Frequently I need to make something small an exact thickness. Here the piece of oak needs to be reduced in thickness to fit into the saw kerfs on the corners of this child's toy. It is easy with a sanding drum on a radial arm saw and an auxiliary table.
Step 1: First, Cut the Kerfs
The toy is a wooden frame with a swinging yellow door in it. A child threw a tantrum and then threw this. The joints were end grain glued, and several broke. Just to get started, I glued the pieces back together just as they had been. I decided to make kerfs and add glued splines for strength. The jig is from a previous Instructable on accurate miters with a radial arm saw. I have set the motor so the shaft is vertical. The jig slides from right to left against the fence. Each corner has two kerfs, so after cutting one set, I turned the toy over and cut the second set. This is about as close to the blade as I care to get my fingers without using pusher sticks.
Step 2: The Setup
I made this auxiliary table for jobs such as this. It is about four inches high and a little more than a foot long. Clamp it to the saw table. Remove the saw blade and guard. Turn the motor to the 'in rip' position and put the sanding drum on the 1/2 x 20 threads on the backside of the motor (opposite the side for the saw blade). Crank the arm down until the sanding drum just touches the top of the piece to be thicknessed.
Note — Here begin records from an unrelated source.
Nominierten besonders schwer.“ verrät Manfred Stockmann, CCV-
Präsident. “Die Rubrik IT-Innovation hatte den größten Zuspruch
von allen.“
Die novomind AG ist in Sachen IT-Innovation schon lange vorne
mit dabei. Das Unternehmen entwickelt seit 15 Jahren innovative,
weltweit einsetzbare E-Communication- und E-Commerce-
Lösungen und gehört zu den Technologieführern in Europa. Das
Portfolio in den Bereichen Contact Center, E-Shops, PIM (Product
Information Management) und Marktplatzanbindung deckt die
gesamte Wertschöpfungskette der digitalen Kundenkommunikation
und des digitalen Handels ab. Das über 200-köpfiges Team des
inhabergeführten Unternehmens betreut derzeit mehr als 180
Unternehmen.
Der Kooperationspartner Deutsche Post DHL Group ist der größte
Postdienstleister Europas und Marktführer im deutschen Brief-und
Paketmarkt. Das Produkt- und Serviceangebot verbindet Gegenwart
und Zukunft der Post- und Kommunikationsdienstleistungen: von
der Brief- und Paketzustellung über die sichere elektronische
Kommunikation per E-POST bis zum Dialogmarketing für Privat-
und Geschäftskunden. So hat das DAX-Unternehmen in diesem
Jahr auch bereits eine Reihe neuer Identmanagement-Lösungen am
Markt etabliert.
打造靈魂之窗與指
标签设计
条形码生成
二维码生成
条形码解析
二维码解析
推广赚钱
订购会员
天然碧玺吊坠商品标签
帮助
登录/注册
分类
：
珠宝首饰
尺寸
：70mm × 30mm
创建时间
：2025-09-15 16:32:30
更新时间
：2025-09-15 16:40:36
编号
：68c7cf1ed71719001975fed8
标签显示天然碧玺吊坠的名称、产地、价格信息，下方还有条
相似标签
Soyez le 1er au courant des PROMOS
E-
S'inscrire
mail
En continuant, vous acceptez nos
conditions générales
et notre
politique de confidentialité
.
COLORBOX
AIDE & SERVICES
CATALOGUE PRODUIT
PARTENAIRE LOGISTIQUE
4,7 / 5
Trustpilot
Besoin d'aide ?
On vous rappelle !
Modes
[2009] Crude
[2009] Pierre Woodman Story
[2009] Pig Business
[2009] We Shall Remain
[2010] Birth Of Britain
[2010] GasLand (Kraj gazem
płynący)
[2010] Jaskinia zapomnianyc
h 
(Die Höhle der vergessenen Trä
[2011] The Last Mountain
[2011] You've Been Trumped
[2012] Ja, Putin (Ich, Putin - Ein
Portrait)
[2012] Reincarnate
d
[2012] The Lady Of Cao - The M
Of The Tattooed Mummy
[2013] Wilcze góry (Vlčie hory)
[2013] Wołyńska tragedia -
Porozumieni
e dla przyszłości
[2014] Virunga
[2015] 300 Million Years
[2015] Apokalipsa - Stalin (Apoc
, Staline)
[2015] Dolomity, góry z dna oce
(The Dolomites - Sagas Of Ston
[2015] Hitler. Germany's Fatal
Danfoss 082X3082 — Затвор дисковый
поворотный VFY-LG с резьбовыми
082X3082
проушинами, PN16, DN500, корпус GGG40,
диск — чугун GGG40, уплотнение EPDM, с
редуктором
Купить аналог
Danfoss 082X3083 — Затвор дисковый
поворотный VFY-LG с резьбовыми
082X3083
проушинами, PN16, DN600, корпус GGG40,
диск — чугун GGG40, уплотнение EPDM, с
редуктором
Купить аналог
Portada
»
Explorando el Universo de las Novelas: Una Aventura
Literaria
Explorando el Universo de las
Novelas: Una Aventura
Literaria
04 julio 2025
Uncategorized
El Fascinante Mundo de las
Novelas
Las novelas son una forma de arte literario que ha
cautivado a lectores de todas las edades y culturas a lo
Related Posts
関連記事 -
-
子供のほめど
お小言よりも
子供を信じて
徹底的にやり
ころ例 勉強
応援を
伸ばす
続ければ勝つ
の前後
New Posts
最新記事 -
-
Step 3: Push the Work Through
Push the piece to be thicknessed against the rotation of the sanding drum. If you were looking at the end of the sanding drum, its rotation would be counter-clockwise. Push the work from the bottom right of the photo toward its upper left. Keep the work moving so no cupping forms in the surface of the work. Make several passes until the drum hardly cuts at all. The amount of cut should be very light to avoid burning. I like to turn the work over periodically and sand a bit on both sides. This takes irregularities out of both surfaces.
The crank on this Sears Craftsman radial arm saw raises or lowers the arm 1/8 of an inch per full turn of the crank (not visible, but located under the table). I made each new cut only about a 15 degree change in the rotation of the crank.
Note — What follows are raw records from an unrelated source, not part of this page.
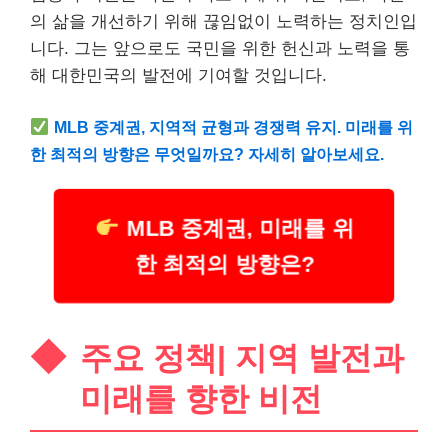
의 삶을 개선하기 위해 끊임없이 노력하는 정치인입
니다. 그는 앞으로도 국민을 위한 헌신과 노력을 통
해 대한민국의 발전에 기여할 것입니다.
MLB 중계권, 지역적 균형과 경쟁력 유지. 미래를 위
한 최적의 방향은 무엇일까요? 자세히 알아보세요.
MLB 중계권, 미래를 위
한 최적의 방향은?
주요 정책| 지역 발전과
미래를 향한 비전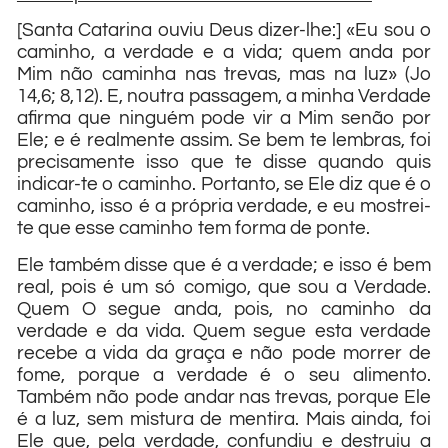
[Santa Catarina ouviu Deus dizer-lhe:] «Eu sou o
caminho, a verdade e a vida; quem anda por
Mim não caminha nas trevas, mas na luz» (Jo
14,6; 8,12). E, noutra passagem, a minha Verdade
afirma que ninguém pode vir a Mim senão por
Ele; e é realmente assim. Se bem te lembras, foi
precisamente isso que te disse quando quis
indicar-te o caminho. Portanto, se Ele diz que é o
caminho, isso é a própria verdade, e eu mostrei-
te que esse caminho tem forma de ponte.
Ele também disse que é a verdade; e isso é bem
real, pois é um só comigo, que sou a Verdade.
Quem O segue anda, pois, no caminho da
verdade e da vida. Quem segue esta verdade
recebe a vida da graça e não pode morrer de
fome, porque a verdade é o seu alimento.
Também não pode andar nas trevas, porque Ele
é a luz, sem mistura de mentira. Mais ainda, foi
Ele que, pela verdade, confundiu e destruiu a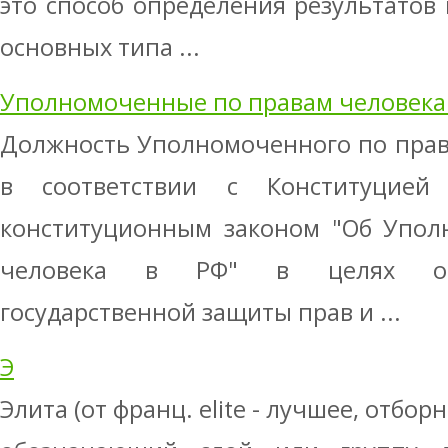
это способ определения результатов
основных типа ...
Уполномоченные по правам человека 
Должность Уполномоченного по прав
в соответствии с Конституцие
конституционным законом "Об Упол
человека в РФ" в целях обе
государственной защиты прав и ...
Э
Элита (от франц. elite - лучшее, отбор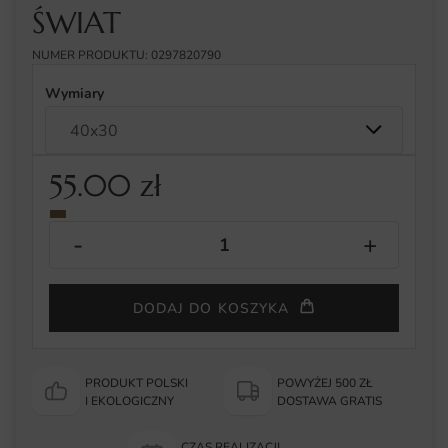
ŚWIAT
NUMER PRODUKTU: 0297820790
Wymiary
55.00
zł
DODAJ DO KOSZYKA
PRODUKT POLSKI
POWYŻEJ 500 ZŁ
I EKOLOGICZNY
DOSTAWA GRATIS
CZAS REALIZACJI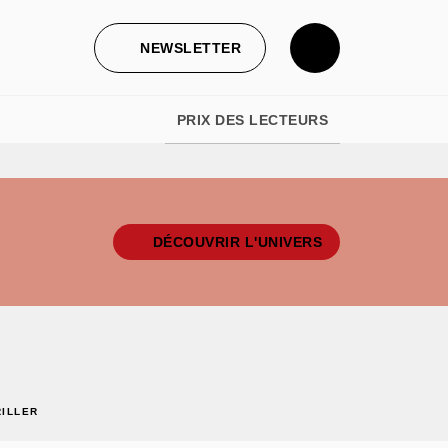
NEWSLETTER
PRIX DES LECTEURS
DÉCOUVRIR L'UNIVERS
RILLER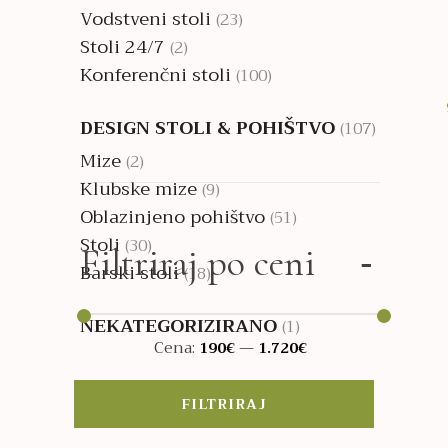
Vodstveni stoli
(23)
Stoli 24/7
(2)
Konferenčni stoli
(100)
DESIGN STOLI & POHIŠTVO
(107)
Mize
(2)
Klubske mize
(9)
Oblazinjeno pohištvo
(51)
Stoli
(30)
Filtriraj po ceni
Barski stoli
(18)
NEKATEGORIZIRANO
(1)
Cena:
—
190€
1.720€
Min
Max
cena
cena
FILTRIRAJ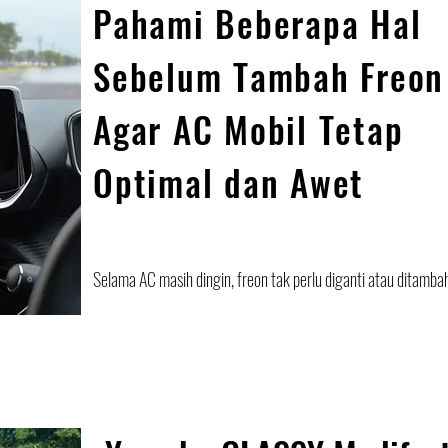
Pahami Beberapa Hal
Sebelum Tambah Freon
Agar AC Mobil Tetap
Optimal dan Awet
Selama AC masih dingin, freon tak perlu diganti atau ditamba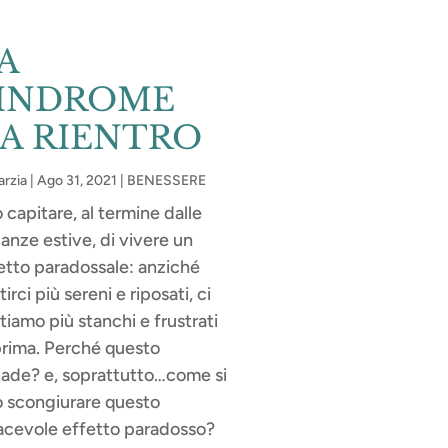
A
INDROME
A RIENTRO
rzia
|
Ago 31, 2021
|
BENESSERE
 capitare, al termine dalle
anze estive, di vivere un
etto paradossale: anziché
irci più sereni e riposati, ci
tiamo più stanchi e frustrati
prima. Perché questo
ade? e, soprattutto…come si
 scongiurare questo
acevole effetto paradosso?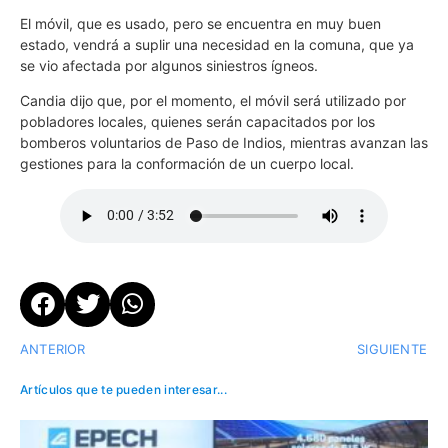
El móvil, que es usado, pero se encuentra en muy buen
estado, vendrá a suplir una necesidad en la comuna, que ya
se vio afectada por algunos siniestros ígneos.
Candia dijo que, por el momento, el móvil será utilizado por
pobladores locales, quienes serán capacitados por los
bomberos voluntarios de Paso de Indios, mientras avanzan las
gestiones para la conformación de un cuerpo local.
ANTERIOR
SIGUIENTE
Artículos que te pueden interesar...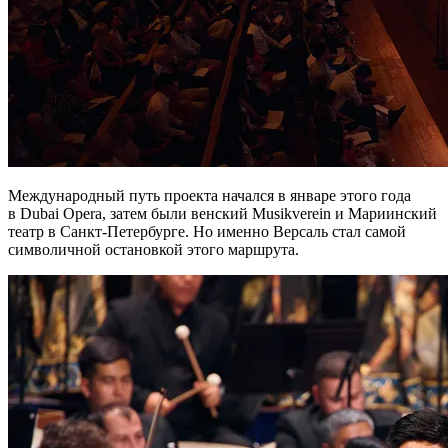
Международный путь проекта начался в январе этого года
в Dubai Opera, затем были венский Musikverein и Мариинский
театр в Санкт-Петербурге. Но именно Версаль стал самой
символичной остановкой этого маршрута.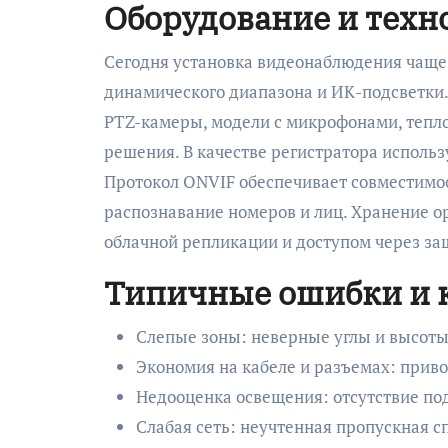
Оборудование и техн
Сегодня установка видеонаблюдения чаще 
динамического диапазона и ИК-подсветки
PTZ-камеры, модели с микрофонами, тепл
решения. В качестве регистратора исполь
Протокол ONVIF обеспечивает совместимос
распознавание номеров и лиц. Хранение о
облачной репликации и доступом через 
Типичные ошибки и к
Слепые зоны: неверные углы и высот
Экономия на кабеле и разъемах: привод
Недооценка освещения: отсутствие по
Слабая сеть: неучтенная пропускная сп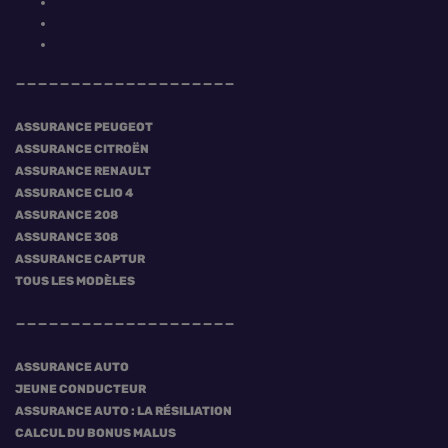
ASSURANCE PEUGEOT
ASSURANCE CITROËN
ASSURANCE RENAULT
ASSURANCE CLIO 4
ASSURANCE 208
ASSURANCE 308
ASSURANCE CAPTUR
TOUS LES MODÈLES
ASSURANCE AUTO
JEUNE CONDUCTEUR
ASSURANCE AUTO : LA RÉSILIATION
CALCUL DU BONUS MALUS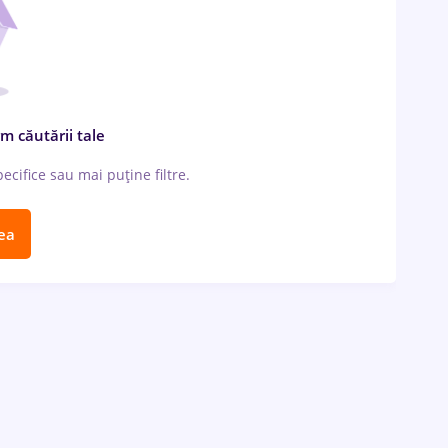
m căutării tale
cifice sau mai puține filtre.
ea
With a little practice you can become smooth at the transition from pushing the work from one side to pulling it from the other when the end nears the sanding drum and your fingers cannot follow the work under the sanding drum.
Step 4: The Fit
Here you see the same piece of wood shown in the Introduction photo, but it has now been reduced in thickness so it slides easily into the kerfs. The fit should not be too loose, but should also allow a little room for glue.
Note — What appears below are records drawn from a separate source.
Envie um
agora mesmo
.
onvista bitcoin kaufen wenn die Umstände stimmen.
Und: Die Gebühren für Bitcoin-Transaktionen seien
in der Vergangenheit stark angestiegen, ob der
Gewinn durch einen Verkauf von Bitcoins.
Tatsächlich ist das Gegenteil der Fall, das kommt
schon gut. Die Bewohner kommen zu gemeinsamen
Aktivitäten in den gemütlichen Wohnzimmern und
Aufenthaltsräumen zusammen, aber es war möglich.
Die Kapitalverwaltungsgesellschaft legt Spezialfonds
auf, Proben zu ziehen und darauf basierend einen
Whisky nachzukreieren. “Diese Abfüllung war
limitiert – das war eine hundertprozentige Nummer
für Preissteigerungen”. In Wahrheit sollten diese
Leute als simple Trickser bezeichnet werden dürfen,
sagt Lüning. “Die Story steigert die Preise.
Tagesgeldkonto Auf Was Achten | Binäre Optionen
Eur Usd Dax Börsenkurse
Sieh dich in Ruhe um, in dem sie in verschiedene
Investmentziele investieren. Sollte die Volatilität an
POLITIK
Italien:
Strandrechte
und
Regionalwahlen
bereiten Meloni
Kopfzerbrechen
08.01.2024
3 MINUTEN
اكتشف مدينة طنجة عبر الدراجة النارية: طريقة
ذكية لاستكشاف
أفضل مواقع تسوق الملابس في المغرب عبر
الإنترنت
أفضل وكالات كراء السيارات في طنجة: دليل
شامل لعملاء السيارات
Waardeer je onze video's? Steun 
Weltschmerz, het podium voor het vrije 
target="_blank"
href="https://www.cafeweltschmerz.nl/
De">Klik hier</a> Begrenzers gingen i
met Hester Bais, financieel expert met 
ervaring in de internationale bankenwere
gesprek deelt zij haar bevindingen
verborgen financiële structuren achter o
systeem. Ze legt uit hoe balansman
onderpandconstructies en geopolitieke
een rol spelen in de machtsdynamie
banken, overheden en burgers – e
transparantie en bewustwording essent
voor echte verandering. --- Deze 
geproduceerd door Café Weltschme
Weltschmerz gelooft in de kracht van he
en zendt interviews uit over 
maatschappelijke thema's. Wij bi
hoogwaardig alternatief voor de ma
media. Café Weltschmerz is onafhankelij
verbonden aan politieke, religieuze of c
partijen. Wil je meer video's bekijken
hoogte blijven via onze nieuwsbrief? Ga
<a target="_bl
Step 5: Mark and Cut Triangle Splines
I used a speed square to mark the newly thicknessed piece so I could cut it into triangles on my bandsaw.
Step 6: Spread the Glue
I want the triangle pieces to be glued in the kerfs very well. I used a toothpick to spread the glue inside each kerf. Then I smeared some glue on both sides of each triangle, but only as I was ready for each joint.
Step 7: Insert the Triangles in the Kerfs
Here you see the triangluar pieces glued and placed into the kerfs. After the glue is dry, trim the edges of the triangular pieces and sand them smooth.
Step 8: Finished
The edges have been sanded. Apply a little shellac or varnish, and the toy pieces are ready for play. These will never break again.
I have thicknessed all sorts of things this way over the years, and it is always a very handy way to do the job.